## Problem
Locate every line in the entries below that contains the word "want" and copy each of those lines.

## Stored dataset items

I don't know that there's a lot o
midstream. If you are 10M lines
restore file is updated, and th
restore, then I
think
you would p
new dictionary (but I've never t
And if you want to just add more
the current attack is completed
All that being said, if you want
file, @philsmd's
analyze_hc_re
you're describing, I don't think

## Task answer
And if you want to just add more
All that being said, if you want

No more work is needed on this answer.